• [ACTIVITY]
Can you reproduce the data word for word, from the first line through the line containing "Интерактивные и визуальные решения", and stop there?

• [DATA RECORDS]
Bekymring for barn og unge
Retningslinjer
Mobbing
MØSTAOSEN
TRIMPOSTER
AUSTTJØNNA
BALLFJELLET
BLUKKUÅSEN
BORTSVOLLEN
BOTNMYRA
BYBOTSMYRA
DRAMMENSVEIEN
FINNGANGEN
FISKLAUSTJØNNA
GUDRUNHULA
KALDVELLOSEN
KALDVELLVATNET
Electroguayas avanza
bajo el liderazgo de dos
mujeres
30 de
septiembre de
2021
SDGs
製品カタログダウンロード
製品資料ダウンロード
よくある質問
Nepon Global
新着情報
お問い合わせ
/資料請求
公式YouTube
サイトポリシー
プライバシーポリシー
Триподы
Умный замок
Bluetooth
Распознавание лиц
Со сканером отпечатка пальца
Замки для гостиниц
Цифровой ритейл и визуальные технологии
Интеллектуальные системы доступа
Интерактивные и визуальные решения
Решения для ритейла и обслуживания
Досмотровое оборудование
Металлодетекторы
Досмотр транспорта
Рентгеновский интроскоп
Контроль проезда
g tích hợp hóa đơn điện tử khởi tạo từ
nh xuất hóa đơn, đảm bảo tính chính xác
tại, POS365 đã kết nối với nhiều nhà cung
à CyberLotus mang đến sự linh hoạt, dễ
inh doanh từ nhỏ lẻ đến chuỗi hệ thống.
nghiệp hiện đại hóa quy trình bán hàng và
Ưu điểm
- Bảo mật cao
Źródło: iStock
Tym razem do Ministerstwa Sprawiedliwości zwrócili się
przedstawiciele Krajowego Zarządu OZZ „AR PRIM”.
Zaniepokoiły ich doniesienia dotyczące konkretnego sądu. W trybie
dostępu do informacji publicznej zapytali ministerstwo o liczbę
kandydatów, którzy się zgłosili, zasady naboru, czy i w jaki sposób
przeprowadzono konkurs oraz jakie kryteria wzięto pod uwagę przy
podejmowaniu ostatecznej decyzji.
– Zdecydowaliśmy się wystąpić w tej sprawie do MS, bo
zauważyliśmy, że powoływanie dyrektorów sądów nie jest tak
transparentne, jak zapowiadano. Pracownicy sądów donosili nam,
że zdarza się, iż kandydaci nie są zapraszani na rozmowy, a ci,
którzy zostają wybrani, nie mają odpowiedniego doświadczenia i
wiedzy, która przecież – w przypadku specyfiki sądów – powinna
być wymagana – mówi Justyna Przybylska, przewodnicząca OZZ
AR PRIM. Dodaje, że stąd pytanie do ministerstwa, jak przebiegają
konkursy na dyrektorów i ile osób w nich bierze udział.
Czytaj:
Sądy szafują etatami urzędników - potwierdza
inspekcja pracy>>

• [SOLUTION FOR THIS PROBLEM]
Bekymring for barn og unge
Retningslinjer
Mobbing
MØSTAOSEN
TRIMPOSTER
AUSTTJØNNA
BALLFJELLET
BLUKKUÅSEN
BORTSVOLLEN
BOTNMYRA
BYBOTSMYRA
DRAMMENSVEIEN
FINNGANGEN
FISKLAUSTJØNNA
GUDRUNHULA
KALDVELLOSEN
KALDVELLVATNET
Electroguayas avanza
bajo el liderazgo de dos
mujeres
30 de
septiembre de
2021
SDGs
製品カタログダウンロード
製品資料ダウンロード
よくある質問
Nepon Global
新着情報
お問い合わせ
/資料請求
公式YouTube
サイトポリシー
プライバシーポリシー
Триподы
Умный замок
Bluetooth
Распознавание лиц
Со сканером отпечатка пальца
Замки для гостиниц
Цифровой ритейл и визуальные технологии
Интеллектуальные системы доступа
Интерактивные и визуальные решения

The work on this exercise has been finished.